37 À la lumière de tout ce qui précède, la combinaison «OmegaLIND» semble transmettre sans équivoque et immédiatement le message à une partie significative du public germanophone pertinent selon lequel les produits disponibles présentent une dose modérée d’acides gras polyinsaturés. Aucune analyse ou aucun effort mental ne semble nécessaire pour déterminer l’éventuelle signification descriptive de la marque contestée dans son ensemble. Dès lors, le signe «OmegaLIND» semble indiquer l’espèce et la qualité des produits en cause et attirer l’attention du public pertinent sur d’éventuelles caractéristiques souhaitables des produits, à savoir qu’ils contiennent une dose légère d’acides gras polyinsaturés.
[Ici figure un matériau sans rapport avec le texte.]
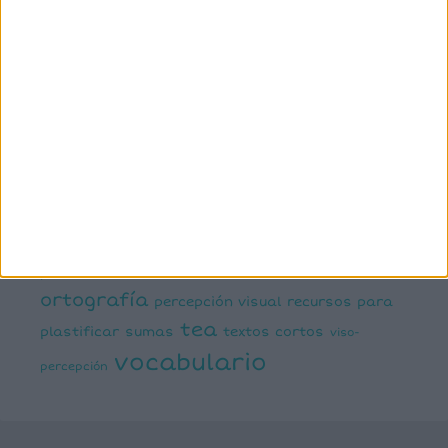
conciencia fonológica
conciencia
semántica
cálculo
conciencia silábica
dislexia
ELE
mental
emociones
escritura
estimulación del lenguaje
creativa
expresión escrita
expresión oral
funciones
infantil
inferencias
ejecutivas
gramática
juegos matemáticos
juegos del lenguaje
lectoescritura
juegos online
lectura
lectura de frases cortas
comprensiva
lengua
números
matemáticas
Navidad
primaria
ortografía
percepción visual
recursos para
tea
plastificar
sumas
textos cortos
viso-
vocabulario
percepción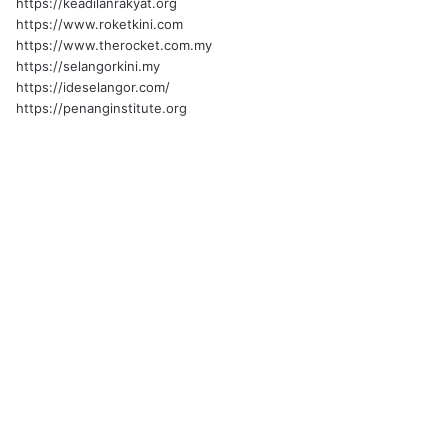
https://keadilanrakyat.org
https://www.roketkini.com
https://www.therocket.com.my
https://selangorkini.my
https://ideselangor.com/
https://penanginstitute.org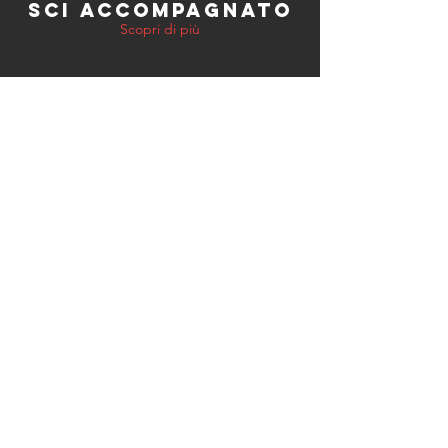
SCI ACCOMPAGNATO
Scopri di più
SCIALPINISMO/
FREERIDE
Scopri di più
© 2021 by Silvestro Franchini
Via Serafino Serafini,
19 - 38095
Madonna di Campiglio
(TN) - P.IVA:
02144580228
All rights reserved.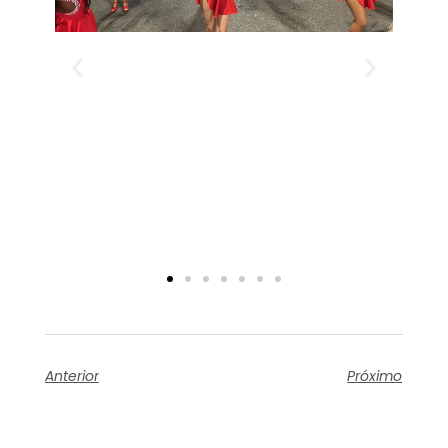
Anterior
Próximo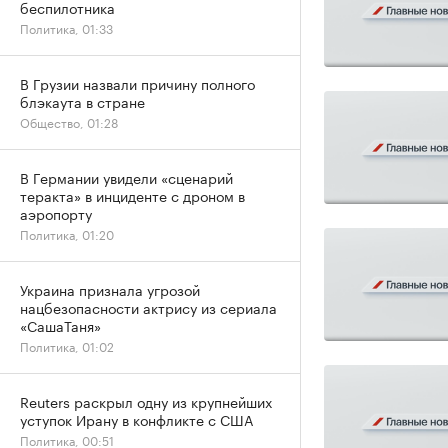
беспилотника
Политика, 01:33
В Грузии назвали причину полного
блэкаута в стране
Общество, 01:28
В Германии увидели «сценарий
теракта» в инциденте с дроном в
аэропорту
Политика, 01:20
Украина признала угрозой
нацбезопасности актрису из сериала
«СашаТаня»
Политика, 01:02
Reuters раскрыл одну из крупнейших
уступок Ирану в конфликте с США
Политика, 00:51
38 À la lumière de ce qui précède, le lien entre la marque contestée et les «compléments nutritionnels» semble suffisamment étroit pour que le signe tombe sous le coup de l’interdiction prévue par l’article 7, paragraphe 1, point c), lu conjointement avec l’article 7, paragraphe 2, du RMC.
Conclusion
39 À la lumière de ce qui précède, il semble que, pour la partie germanophone du grand public et pour le public professionnel, la marque en cause, compte tenu de ses composants et considérée dans son ensemble, présente un lien avec les produits contestés dans une mesure telle que ce lien est suffisamment étroit pour que le signe tombe sous le coup de l’interdiction prévue par l’article 7, paragraphe 1, point c), et par l’article 7 (2) du RMUE pour une partie, voire la totalité, des services pour lesquels l’enregistrement est demandé. Par pur souci d’exhaustivité, la chambre de recours fait remarquer que l’examinateur est bien sûr compétent pour examiner d’autres interprétations possibles par le public pertinent de la signification du mot «Lind», y compris d’autres significations de la marque contestée dans le même ou dans d’autres États membres, comme indiqué ci-dessus, et/ou pour apprécier l’applicabilité de l’article 7, paragraphe 1, point b), du RMUE si celles-ci étaient jugées également ou plus appropriées.
40 La chambre de recours suspend donc la présente procédure de recours conformément à l’article 30, paragraphe 2, du RDMUE et renvoie l’affaire à l’examinateur afin qu’il décide s’il y a lieu ou non de rouvrir l’examen des motifs absolus de refus de la marque contestée.
07/12/2022, R 0706/2022-2, OmegaLIND (fig.)/OMEGADIN PLUS (fig.)
Dispositif Par ces motifs, LA CHAMBRE
déclare et arrête:
1. Suspend la présente procédure de recours;
2. Renvoie l’affaire à l’examinateur/examinatrice pour déterminer s’il convient ou non de rouvrir l’examen des motifs absolus de refus.
Signature Signature Signature
S. Stürmann H. Salmi C. Negro
Greffier:
Signature
H. Dijkema
07/12/2022, R 0706/2022-2, OmegaLIND (fig.)/OMEGADIN PLUS (fig.)